Je n'ai pas parlé de la mise en oeuvre du Grenelle ou des nouveaux plans qui s'accumulent – actuellement, on nous impose des schémas contre le bruit. Tous les deux mois, de nouvelles règles sortent et nous sommes obligés de nous réunir à la préfecture, de prendre un cabinet d'études au niveau communal ou intercommunal. Nous devrions vraiment nous interroger davantage sur les conséquences des décisions prises et sur leur effectivité, au-delà des effets d'annonce.

Les propositions du Premier ministre relative à la TVA sur la grosse maintenance et sur l'élargissement de l'assiette vont dans le bon sens.

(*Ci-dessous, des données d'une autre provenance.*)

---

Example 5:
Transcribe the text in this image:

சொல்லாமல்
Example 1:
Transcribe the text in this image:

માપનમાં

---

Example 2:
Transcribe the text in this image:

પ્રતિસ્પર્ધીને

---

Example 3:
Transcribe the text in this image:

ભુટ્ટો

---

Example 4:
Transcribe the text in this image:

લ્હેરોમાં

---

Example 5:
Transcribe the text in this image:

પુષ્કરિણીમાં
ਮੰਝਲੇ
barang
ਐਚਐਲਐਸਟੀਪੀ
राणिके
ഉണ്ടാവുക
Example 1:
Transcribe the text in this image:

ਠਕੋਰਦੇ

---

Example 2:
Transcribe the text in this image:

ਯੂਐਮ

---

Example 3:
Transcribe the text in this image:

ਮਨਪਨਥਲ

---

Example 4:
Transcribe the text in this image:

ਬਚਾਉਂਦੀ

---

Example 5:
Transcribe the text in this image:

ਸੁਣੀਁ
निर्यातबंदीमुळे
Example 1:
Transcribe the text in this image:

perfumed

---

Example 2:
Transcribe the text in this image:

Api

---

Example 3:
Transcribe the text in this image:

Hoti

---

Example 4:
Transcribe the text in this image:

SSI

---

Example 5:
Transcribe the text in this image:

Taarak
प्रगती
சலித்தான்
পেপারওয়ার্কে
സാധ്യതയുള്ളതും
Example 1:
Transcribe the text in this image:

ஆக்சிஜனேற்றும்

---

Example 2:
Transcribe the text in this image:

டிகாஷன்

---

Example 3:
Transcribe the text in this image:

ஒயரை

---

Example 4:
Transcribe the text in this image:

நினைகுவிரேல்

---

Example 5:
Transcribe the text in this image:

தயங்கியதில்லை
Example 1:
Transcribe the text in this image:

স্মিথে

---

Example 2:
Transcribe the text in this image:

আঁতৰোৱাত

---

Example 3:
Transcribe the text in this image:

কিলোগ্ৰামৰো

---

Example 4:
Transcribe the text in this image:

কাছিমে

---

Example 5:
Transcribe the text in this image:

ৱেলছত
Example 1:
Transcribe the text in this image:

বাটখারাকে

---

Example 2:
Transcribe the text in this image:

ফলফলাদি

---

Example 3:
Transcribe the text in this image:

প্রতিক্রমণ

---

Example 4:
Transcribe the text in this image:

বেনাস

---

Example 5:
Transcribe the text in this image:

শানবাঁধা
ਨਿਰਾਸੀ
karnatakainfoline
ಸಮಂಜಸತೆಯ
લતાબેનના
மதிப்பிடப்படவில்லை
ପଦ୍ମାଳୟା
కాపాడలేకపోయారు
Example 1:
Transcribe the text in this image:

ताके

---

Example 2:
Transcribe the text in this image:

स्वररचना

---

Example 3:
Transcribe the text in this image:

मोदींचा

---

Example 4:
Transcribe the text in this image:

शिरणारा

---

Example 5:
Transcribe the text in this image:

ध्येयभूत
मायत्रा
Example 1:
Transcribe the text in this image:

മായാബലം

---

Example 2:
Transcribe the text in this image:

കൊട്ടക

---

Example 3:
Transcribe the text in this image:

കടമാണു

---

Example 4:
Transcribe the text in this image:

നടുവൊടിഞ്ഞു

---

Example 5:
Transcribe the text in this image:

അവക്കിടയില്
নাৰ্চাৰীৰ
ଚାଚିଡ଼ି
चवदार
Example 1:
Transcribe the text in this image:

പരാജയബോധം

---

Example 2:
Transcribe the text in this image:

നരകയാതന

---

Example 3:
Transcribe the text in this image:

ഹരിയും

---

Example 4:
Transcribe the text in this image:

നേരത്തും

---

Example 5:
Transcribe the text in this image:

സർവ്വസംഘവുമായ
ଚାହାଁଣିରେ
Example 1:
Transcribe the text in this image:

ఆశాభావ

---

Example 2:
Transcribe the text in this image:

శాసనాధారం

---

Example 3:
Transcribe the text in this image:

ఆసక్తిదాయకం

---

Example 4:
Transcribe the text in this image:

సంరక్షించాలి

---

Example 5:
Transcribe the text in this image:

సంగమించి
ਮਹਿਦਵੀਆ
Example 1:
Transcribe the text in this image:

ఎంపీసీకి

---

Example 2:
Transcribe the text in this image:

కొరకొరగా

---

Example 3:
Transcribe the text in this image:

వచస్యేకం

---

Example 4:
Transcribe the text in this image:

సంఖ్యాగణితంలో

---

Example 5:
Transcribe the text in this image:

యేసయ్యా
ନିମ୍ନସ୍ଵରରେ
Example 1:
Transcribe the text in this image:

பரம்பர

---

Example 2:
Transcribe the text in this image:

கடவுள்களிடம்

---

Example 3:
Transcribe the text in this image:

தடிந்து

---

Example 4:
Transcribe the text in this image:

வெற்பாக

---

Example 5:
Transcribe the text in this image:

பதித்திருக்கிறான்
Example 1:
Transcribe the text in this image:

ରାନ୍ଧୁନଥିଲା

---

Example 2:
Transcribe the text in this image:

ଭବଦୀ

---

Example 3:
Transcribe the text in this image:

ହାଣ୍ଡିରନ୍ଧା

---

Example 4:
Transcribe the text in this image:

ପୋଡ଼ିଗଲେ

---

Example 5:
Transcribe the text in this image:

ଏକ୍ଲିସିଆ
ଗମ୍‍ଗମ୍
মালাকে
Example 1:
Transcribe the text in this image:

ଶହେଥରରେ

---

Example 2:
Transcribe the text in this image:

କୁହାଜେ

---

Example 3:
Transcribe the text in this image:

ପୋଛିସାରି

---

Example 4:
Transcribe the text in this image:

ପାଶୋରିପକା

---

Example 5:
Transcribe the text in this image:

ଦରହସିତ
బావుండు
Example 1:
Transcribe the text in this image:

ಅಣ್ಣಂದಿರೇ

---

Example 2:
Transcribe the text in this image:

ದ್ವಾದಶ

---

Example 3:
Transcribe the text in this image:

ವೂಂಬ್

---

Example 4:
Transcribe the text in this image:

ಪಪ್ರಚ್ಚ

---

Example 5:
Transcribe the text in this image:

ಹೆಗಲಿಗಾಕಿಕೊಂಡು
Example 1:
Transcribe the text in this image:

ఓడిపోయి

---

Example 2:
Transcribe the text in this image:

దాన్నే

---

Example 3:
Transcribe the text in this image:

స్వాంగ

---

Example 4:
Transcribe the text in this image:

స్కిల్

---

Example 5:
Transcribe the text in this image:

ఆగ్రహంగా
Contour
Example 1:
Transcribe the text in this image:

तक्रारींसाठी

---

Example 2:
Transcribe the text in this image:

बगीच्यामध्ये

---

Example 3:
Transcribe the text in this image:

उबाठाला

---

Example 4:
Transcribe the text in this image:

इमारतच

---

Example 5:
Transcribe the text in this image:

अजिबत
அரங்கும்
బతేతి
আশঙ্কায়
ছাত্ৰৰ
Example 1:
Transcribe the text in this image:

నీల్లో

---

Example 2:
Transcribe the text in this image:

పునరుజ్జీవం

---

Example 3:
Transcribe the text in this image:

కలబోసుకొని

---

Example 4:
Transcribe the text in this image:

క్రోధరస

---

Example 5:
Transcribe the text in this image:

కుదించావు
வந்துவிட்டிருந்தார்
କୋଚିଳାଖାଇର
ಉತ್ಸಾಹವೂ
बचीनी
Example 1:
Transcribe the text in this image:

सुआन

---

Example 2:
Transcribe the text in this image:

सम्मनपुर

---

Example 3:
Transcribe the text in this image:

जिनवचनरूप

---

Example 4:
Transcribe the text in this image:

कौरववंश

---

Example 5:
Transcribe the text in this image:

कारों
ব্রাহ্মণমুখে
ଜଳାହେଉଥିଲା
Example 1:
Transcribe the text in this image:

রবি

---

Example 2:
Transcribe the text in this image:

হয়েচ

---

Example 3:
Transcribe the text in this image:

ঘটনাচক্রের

Je ne suis pas certain que les investissements diminuent en fonction des cycles électoraux. À vrai dire, aucun maire n'imagine vraiment qu'il va être battu, et les délais de réalisation sont tels que l'effet du calendrier électoral sur les investissements me paraît faible. Nous avons en revanche tous établi des programmes d'investissement sur la base de plans de financement qui anticipaient des recettes futures sans tenir compte du choc actuel. Pour ma petite ville, j'ai calculé que 4 millions d'euros manqueront en recette sur la DGF, avant que sa réforme ne change éventuellement la donne.